Ellis highlighted a growing body of research suggesting that tight monetary policy can reduce long-term growth by discouraging investment and damaging labour outcomes.
“One way this might happen is that by slowing demand, tight monetary policy reduces the incentive to invest, and thus the future capital stock and future productivity,” she said. “This is on top of the ‘scarring’ effects on workers that we normally think of as long-run effects of recessions.”
She added that the same concerns extend beyond monetary policy to other settings that weaken incentives to invest in skills and capital.
“Policies that reduce the incentive to invest in the right labour skills and smarts or labour-saving stock of capital reduce future productivity growth,” Ellis said.
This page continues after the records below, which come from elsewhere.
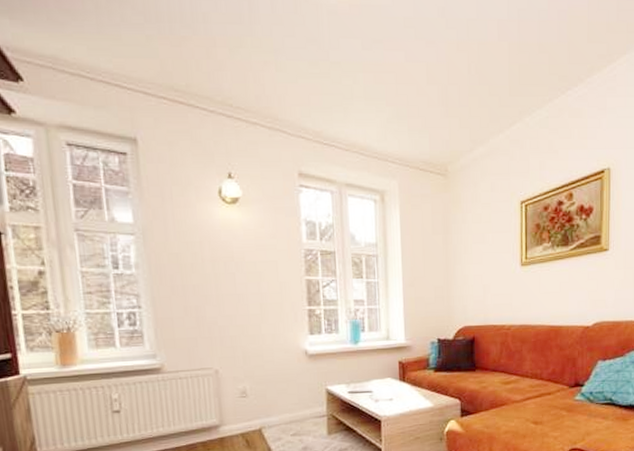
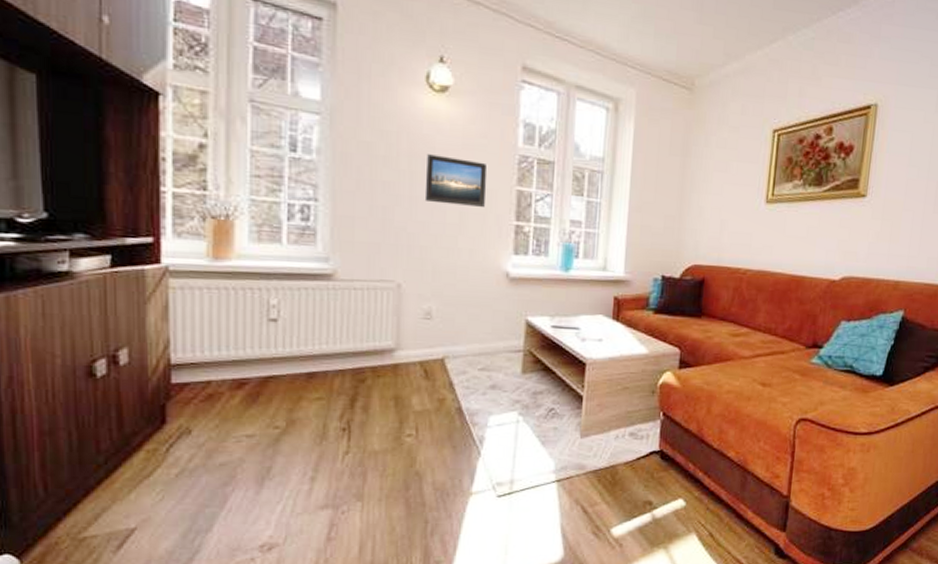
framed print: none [226,257,281,299] -> present [424,154,488,207]

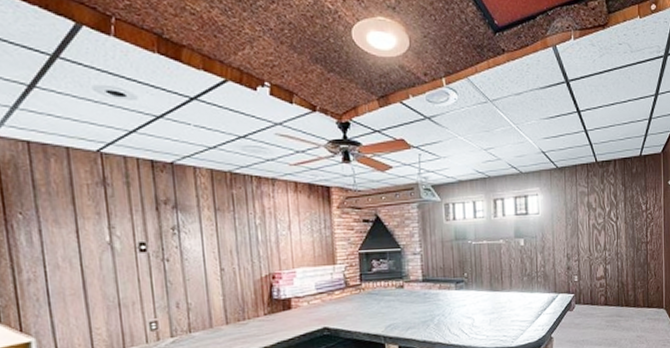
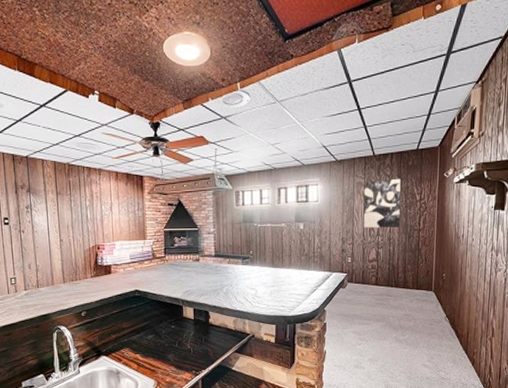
wall art: none [587,187,628,242] -> present [363,178,401,228]

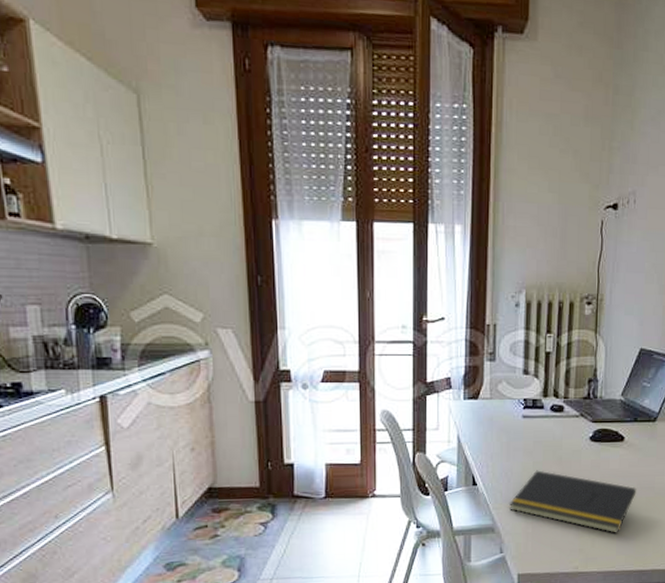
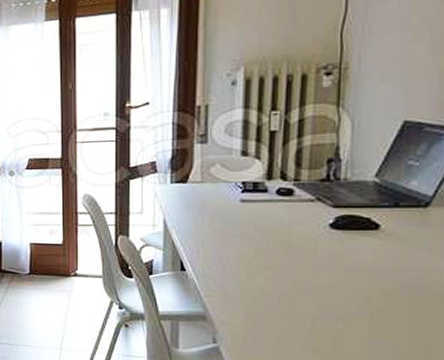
notepad: present [510,470,637,533] -> none [225,258,399,336]

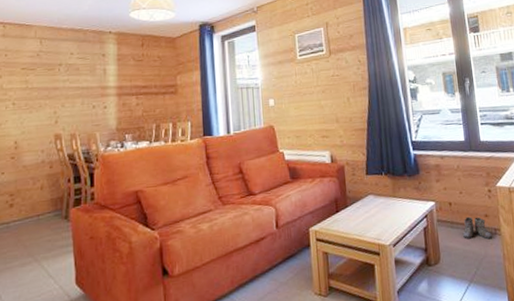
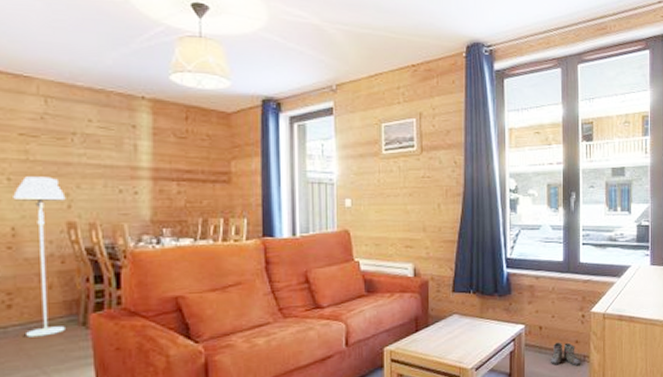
floor lamp: none [16,99,54,231] -> present [13,176,66,337]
“More broadly, we need to remember that skills and stocks are stocks, not flows. Short-run changes to the stock of something – whether a workforce, a capital stock or a housing stock – can have long-lasting effects on economic outcomes.”
Ellis said the Reserve Bank’s decision to stop interpreting weak productivity as a reason to suppress demand was significant.
“This is why the RBA’s pivot to no longer believing that weak productivity growth requires it to tamp down demand is so consequential – and so welcome. That change of heart avoids what could have become a significant policy error,” she said.
The shift comes as other central banks also ease policy: the RBNZ cut rates in August and the US Federal Reserve is under scrutiny ahead of Fed Chair Jerome Powell’s Jackson Hole speech.
Ellis also pointed to the skilled migration program as an area where policy design could inadvertently undermine productivity by discouraging investment in local workers and labour-saving technologies.
“While it is widely admired as being targeted on skills shortages and effective in its operations, an issue arises where a skill shortage is defined to be any moment where you cannot find the right person at the current wage,” she said.
“If you can obtain an essentially infinite supply of people with the necessary skills from offshore at the current wage rate, why try to entice the local worker with a somewhat higher wage? And more to the point, why train local workers, or invest in labour-saving capital when you can always get someone from offshore at the current wage rate?”
Ellis argued that “it would help to set the bar for defining a skills shortage higher than the current wage rate.”
The broader lesson, Ellis said, is that policymakers need to focus on long-term stock measures – such as skills, capital and productivity-enhancing processes – rather than short-term flows.
“The stock of capital and the skills of workers are stocks of this kind,” she said. “The smarts of the way we design our business processes are also long-lasting. Flows, by contrast, are inherently more ephemeral.”
“Getting things wrong with the stocks is far more consequential than the problems that many current policy proposals are designed to fix.”
For brokers, the combination of falling rates, rising confidence, and a more supportive policy stance is already shaping client behaviour.
Borrowers are becoming more open to refinancing conversations and purchase strategies as demand re-energises. At the same time, supply and affordability pressures mean brokers play a vital role in helping clients act decisively in competitive markets while also planning for long-term resilience.